__Goal of the exercise__
Copy each line of the material below that includes the string "rule".

__Extracted material__
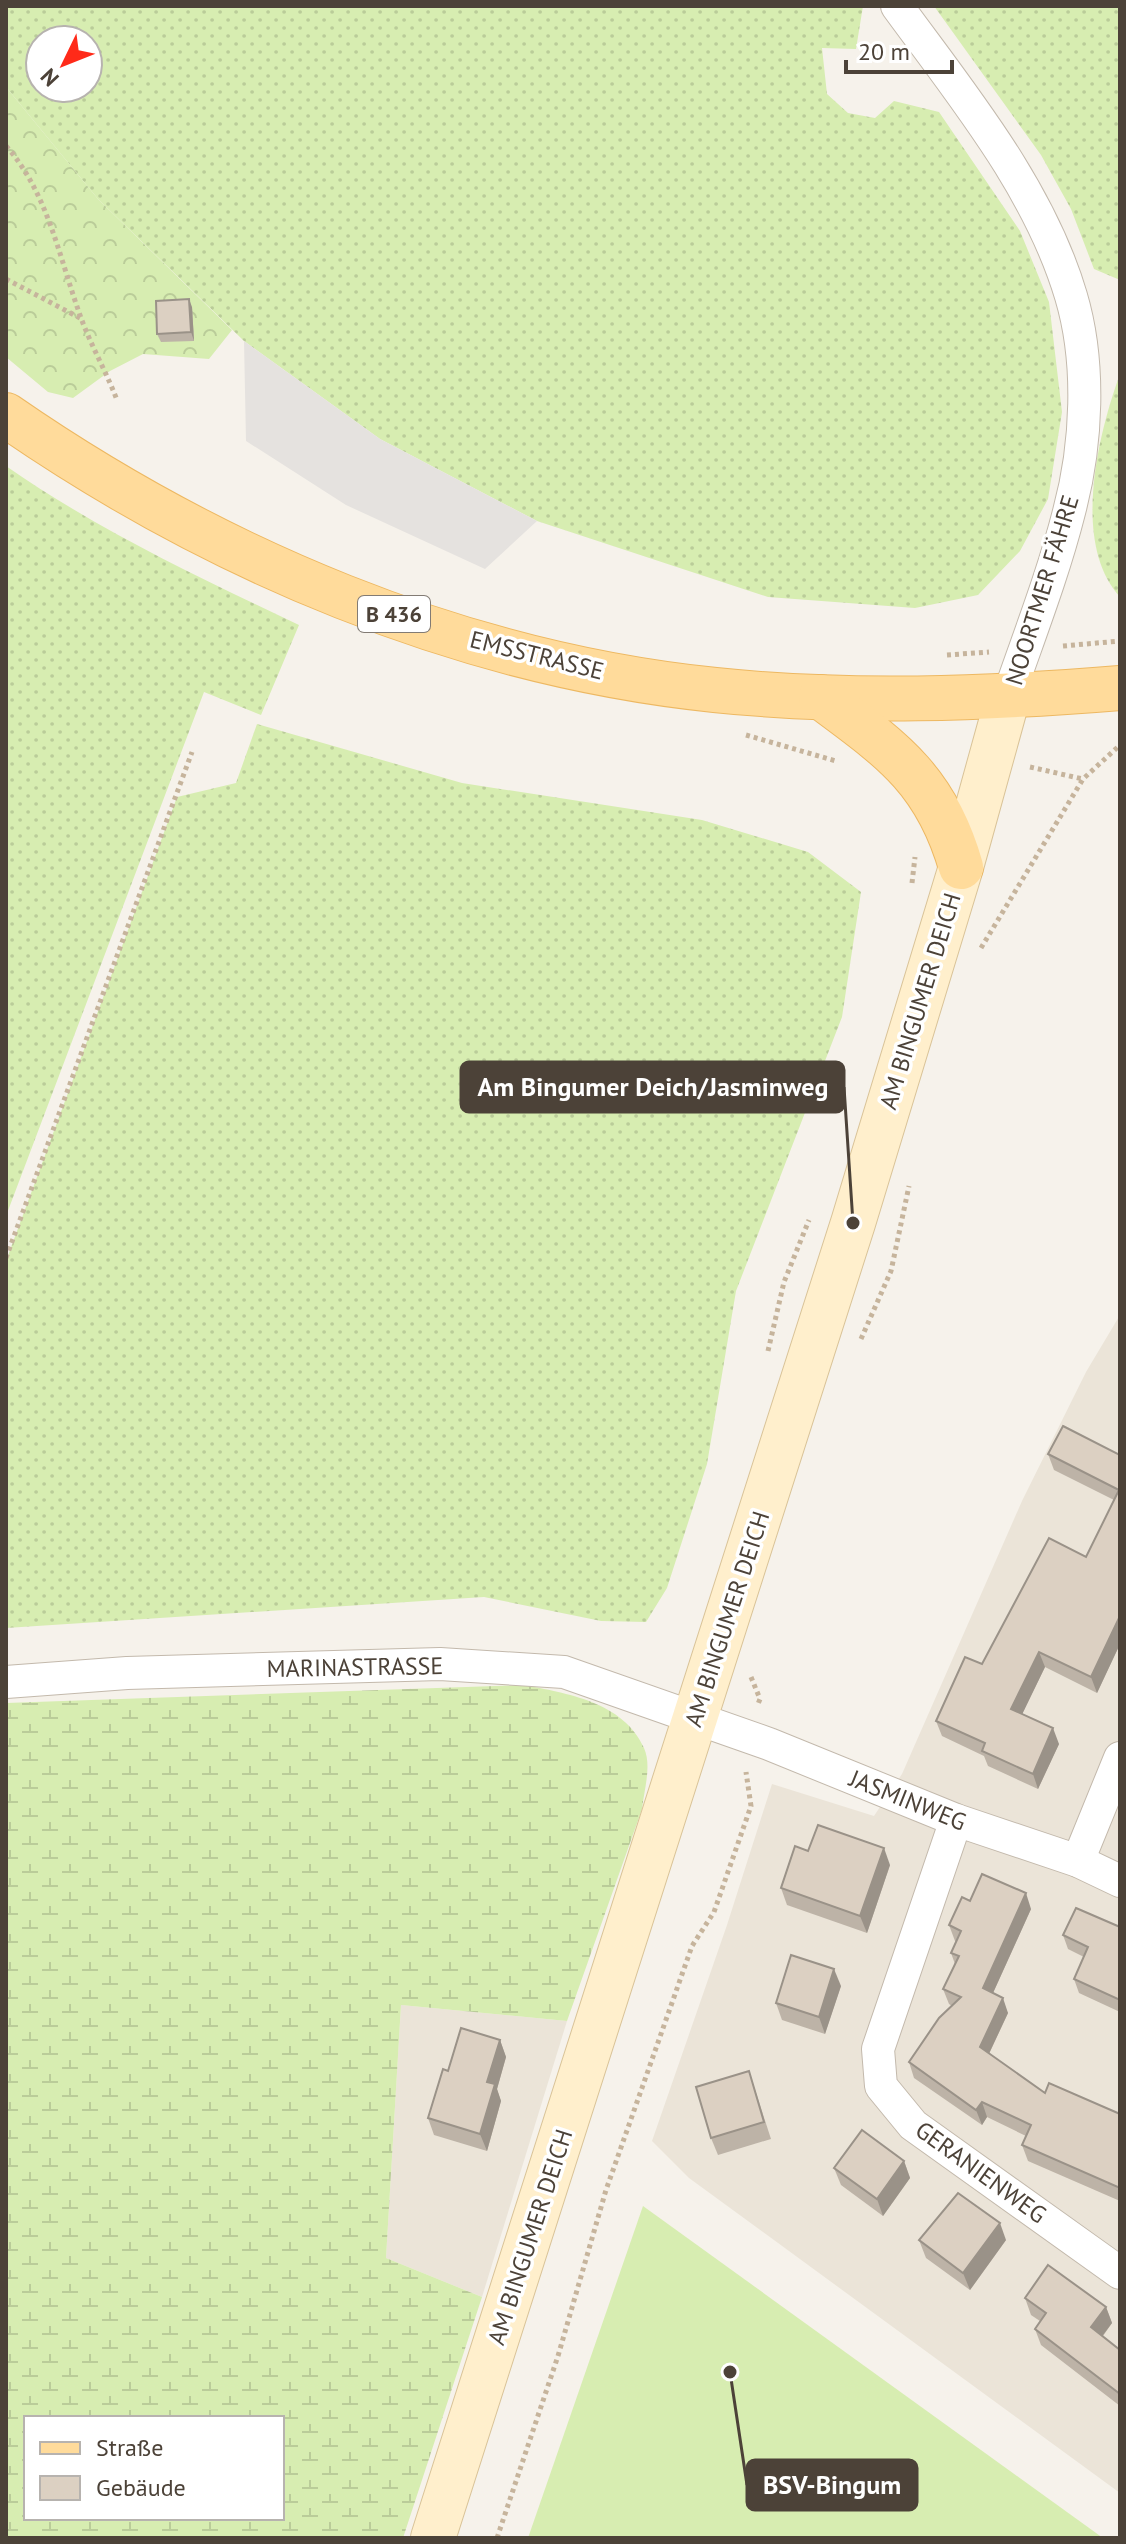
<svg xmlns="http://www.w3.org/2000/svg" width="1126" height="2544" font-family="'PT Sans',sans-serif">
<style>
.residential{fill:#ebe4d8}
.grass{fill:url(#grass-dots);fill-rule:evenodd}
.forest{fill:url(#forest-crowns)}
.wetland{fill:url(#wetland-marsh);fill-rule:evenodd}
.pitch{fill:#d7edb1}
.parking{fill:#e5e2df}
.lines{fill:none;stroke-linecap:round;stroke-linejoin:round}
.street-casing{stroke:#c3b9ac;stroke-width:34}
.secondary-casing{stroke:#d9c398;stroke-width:46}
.primary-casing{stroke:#edb862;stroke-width:46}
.path{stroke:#c6b49c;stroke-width:5;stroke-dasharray:4 4;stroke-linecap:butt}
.street{stroke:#fff;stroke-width:32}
.secondary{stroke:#ffefcc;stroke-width:44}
.primary{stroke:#ffdb9b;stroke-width:44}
.wall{fill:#bdb3a7}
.shaded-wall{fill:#9a9288}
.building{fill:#dcd0c2;stroke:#9a9288;stroke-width:2}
.labels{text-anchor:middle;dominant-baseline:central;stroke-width:7;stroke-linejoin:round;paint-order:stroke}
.shield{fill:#fff;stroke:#827b74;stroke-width:2}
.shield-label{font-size:22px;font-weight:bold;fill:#4c4238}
.street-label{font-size:24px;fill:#4c4238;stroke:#fff}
.leader{fill:none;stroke:#4c4238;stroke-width:3}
.callout-dot{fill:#4c4238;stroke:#fff;stroke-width:3}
.callout{fill:#4c4238;stroke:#4c4238;stroke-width:3}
.callout-label{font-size:26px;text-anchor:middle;font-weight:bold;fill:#fff}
</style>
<defs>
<pattern id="grass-dots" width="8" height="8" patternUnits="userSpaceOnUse" patternTransform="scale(2)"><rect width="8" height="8" fill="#d7edb1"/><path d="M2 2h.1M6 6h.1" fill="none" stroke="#bacc99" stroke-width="1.8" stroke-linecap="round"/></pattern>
<pattern id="forest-crowns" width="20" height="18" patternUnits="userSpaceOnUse" patternTransform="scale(2)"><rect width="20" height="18" fill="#d7edb1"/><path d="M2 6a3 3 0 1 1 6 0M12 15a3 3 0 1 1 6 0" fill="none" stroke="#bacc99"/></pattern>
<pattern id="wetland-marsh" width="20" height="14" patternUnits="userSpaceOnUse" patternTransform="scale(2)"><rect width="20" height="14" fill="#d7edb1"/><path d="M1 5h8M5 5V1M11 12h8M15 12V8" fill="none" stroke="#bacc99"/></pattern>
</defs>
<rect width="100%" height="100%" fill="#f6f2eb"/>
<g class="residential">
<polygon points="1120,1315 1120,2493 689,2178 652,2141 727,1925 772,1784 874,1816 902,1774 1022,1501 1086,1372"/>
<polygon points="401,2005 567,2021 482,2297 386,2258"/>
</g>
<g class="grass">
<path d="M6 6H863L856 49 822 48 827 94 848 113 875 118 894 101 939 112 1020 231 1049 302 1062 412 1048 499 1020 551 978 595 915 608 768 597 537 521 380 439 244 341 98 199 6 87ZM40 40H88V88H40Z"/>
<polygon points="934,6 1120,6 1120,280 1094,269 1071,209 1041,155"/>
<path d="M1120 374V597C1071 544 1098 434 1120 374Z"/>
<path d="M6 466C98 530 198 577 299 625L261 715 204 692 6 1216Z"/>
<polygon points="257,724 462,783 702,820 808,852 861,892 842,1017 736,1291 707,1464 667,1588 646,1622 601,1621 484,1597 6,1628 6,1261 177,797 236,783"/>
</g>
<polygon class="forest" points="6,87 98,199 232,330 209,359 143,354 110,371 73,398 48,392 6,357"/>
<path class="wetland" d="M523 1685C566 1693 624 1702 644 1748 652 1766 644 1790 642 1809L567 2021 401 2005 386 2258 482 2297 403 2538H6V1703ZM26 2418H282V2518H26Z"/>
<polygon class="pitch" points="643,2206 1103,2538 528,2538"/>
<polygon class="parking" points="244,341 380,439 537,521 485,569 346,505 246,441"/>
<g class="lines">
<g class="street-casing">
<g id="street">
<path d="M897 6C962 95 1039 188 1071 296 1091 363 1087 445 1069 512 1053 575 1029 636 1008 697"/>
<polyline points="6,1682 127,1673 440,1664 564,1672 769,1744 956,1820 1078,1861 1120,1881"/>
<polyline points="956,1820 878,2049 881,2086 913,2125 1120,2273"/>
<polyline points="1078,1861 1120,1758"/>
</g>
</g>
<g class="secondary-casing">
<polyline id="secondary" points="433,2538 853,1223 961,867 1008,697"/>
</g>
<g class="primary-casing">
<g id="primary">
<path d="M6 415C214 559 461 664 715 690 849 704 986 699 1120 688"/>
<path d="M821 697C891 749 936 779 961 867"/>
</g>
</g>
<g class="path">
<path d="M6 146C48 193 59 257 80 315 90 344 106 371 117 400"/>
<polyline points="6,279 80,318"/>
<polyline points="1063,646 1120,641"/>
<polyline points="947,655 989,652"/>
<polyline points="746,735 836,761"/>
<polyline points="1030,767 1083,779"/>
<polyline points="912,883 915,857"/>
<polyline points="981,948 1083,779 1120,745"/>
<polyline points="6,1258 192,752"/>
<polyline points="861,1339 891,1271 909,1186"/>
<polyline points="768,1351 784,1282 809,1220"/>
<polyline points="751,1677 760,1699 758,1704"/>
<polyline points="497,2538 558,2356 606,2190 692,1946 714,1912 751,1806 746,1772"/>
</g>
<use href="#street" class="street"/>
<use href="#secondary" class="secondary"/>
<use href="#primary" class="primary"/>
</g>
<g class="wall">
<polygon points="192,307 194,341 161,342 157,334"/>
<polygon points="1048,1454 1120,1455 1120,1644 1097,1693 1045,1667 1022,1714 1059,1744 1038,1789 988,1766 984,1756 942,1736 936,1721 982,1664 1086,1557 1114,1500 1054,1470"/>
<polygon points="808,1851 890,1865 867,1933 787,1905 781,1888"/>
<polygon points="970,1901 1031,1909 993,1993 1008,2013 989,2054 1045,2093 1120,2114 1120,2201 1028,2161 1022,2145 1026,2136 987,2117 982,2125 914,2078 909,2062 952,2006 949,2004 943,1989 955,1964 951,1953 956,1942 955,1941 949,1925"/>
<polygon points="1120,1927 1120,2012 1079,1993 1074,1979 1084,1957 1068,1949 1063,1935"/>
<polygon points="841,1986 825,2034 782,2020 776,2003"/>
<polygon points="500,2040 506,2057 497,2089 501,2101 487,2151 434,2135 428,2118 448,2071"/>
<polygon points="749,2071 771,2139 718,2155 711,2138"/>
<polygon points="904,2161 910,2178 883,2216 841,2185 834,2168"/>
<polygon points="919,2240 1006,2240 970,2290 926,2258"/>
<polygon points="1025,2298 1106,2307 1112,2323 1103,2336 1120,2350 1120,2406 1041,2345 1035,2329 1040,2321 1031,2315"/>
</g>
<g class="shaded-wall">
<polygon points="189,299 192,307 194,341 191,332"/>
<polygon points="1120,1616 1120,1644 1097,1693 1091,1677"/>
<polygon points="1039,1652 1045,1667 1017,1725 1011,1709"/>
<polygon points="1053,1728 1059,1744 1038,1789 1033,1774"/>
<polygon points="884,1848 890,1865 867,1933 860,1916"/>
<polygon points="1026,1893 1031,1909 988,2004 983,1988"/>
<polygon points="834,1969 841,1986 825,2034 819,2017"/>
<polygon points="1003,1998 1008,2013 985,2062 980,2047"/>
<polygon points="500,2040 506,2057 497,2089 501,2101 487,2151 480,2134 487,2082"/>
<polygon points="982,2102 987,2117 982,2125 976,2110"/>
<polygon points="904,2161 910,2178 883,2216 877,2199"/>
<polygon points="1000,2223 1006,2240 970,2290 963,2273"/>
<polygon points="1106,2307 1112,2323 1097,2343 1091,2327"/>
</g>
<g class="building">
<polygon points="189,299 191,332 157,334 156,301"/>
<polygon points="1063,1426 1120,1455 1120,1616 1091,1677 1039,1652 1011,1709 1053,1728 1033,1774 982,1751 985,1743 936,1721 965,1657 982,1664 1049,1538 1086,1557 1119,1490 1048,1454"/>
<polygon points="818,1825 884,1848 860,1916 781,1888 795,1846 808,1851"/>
<polygon points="982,1874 1026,1893 983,1988 1003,1998 980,2047 1045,2093 1049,2083 1120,2114 1120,2188 1022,2145 1031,2125 982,2102 976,2110 909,2062 939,2018 961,1997 943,1989 959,1956 951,1953 961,1931 949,1925 962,1897 970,1901"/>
<polygon points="1076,1908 1120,1927 1120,2000 1074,1979 1088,1947 1063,1935"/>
<polygon points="791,1955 834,1969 819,2017 776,2003"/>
<polygon points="461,2028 500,2040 487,2082 495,2084 480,2134 428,2118 443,2069 448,2071"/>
<polygon points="749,2071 764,2122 711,2138 696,2087"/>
<polygon points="862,2130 904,2161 877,2199 834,2168"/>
<polygon points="958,2193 1000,2223 963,2273 919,2240"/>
<polygon points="1048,2265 1106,2307 1091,2327 1120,2350 1120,2394 1035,2329 1046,2313 1025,2298"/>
</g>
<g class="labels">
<rect class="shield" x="358" y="596" width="72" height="36" rx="6"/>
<g class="shield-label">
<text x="394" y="614">B 436</text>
</g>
<g class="street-label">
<text transform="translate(1042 590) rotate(-73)">NOORTMER FÄHRE</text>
<text transform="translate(537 655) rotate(14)">EMSSTRASSE</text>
<text transform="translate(920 1001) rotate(-73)">AM BINGUMER DEICH</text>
<text transform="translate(727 1619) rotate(-72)">AM BINGUMER DEICH</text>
<text transform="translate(355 1667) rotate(-1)">MARINASTRASSE</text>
<text transform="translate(908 1800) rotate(22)">JASMINWEG</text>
<text transform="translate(981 2172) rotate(36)">GERANIENWEG</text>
<text transform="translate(530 2237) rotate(-72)">AM BINGUMER DEICH</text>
</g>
</g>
<path class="leader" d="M853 1223L844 1087M730 2372L747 2485"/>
<g class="callout-dot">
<circle cx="853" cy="1223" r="8"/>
<circle cx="730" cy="2372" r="8"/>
</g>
<g class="callout">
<rect x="461" y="1062" width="383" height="50" rx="8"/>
<rect x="747" y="2460" width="170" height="50" rx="8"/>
</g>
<g class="callout-label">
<text x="653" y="1096">Am Bingumer Deich/Jasminweg</text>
<text x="832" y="2494">BSV-Bingum</text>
</g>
<rect width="1126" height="2544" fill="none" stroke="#4c4238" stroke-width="16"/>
<rect x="24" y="2416" width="260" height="104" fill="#ffffff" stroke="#b7b3af" stroke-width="2"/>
<rect x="40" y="2442" width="40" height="12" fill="#ffdb9b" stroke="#b7b3af" stroke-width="2"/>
<text x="96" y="2456" font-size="24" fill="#4c4238">Straße</text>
<rect x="40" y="2476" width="40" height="24" fill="#dcd0c2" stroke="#b7b3af" stroke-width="2"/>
<text x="96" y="2496" font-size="24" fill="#4c4238">Gebäude</text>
<g transform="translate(64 64) rotate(227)"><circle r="38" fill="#ffffff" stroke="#b7b3af" stroke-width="2"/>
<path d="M0-6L14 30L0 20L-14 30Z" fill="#ff2a19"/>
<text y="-12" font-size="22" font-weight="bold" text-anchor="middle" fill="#4c4238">N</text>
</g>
<path d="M846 60v12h106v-12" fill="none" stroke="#4c4238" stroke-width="4"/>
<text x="858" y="60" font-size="24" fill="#4c4238" stroke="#ffffff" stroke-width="6" paint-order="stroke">20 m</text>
</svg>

__Written solution__
.grass{fill:url(#grass-dots);fill-rule:evenodd}
.wetland{fill:url(#wetland-marsh);fill-rule:evenodd}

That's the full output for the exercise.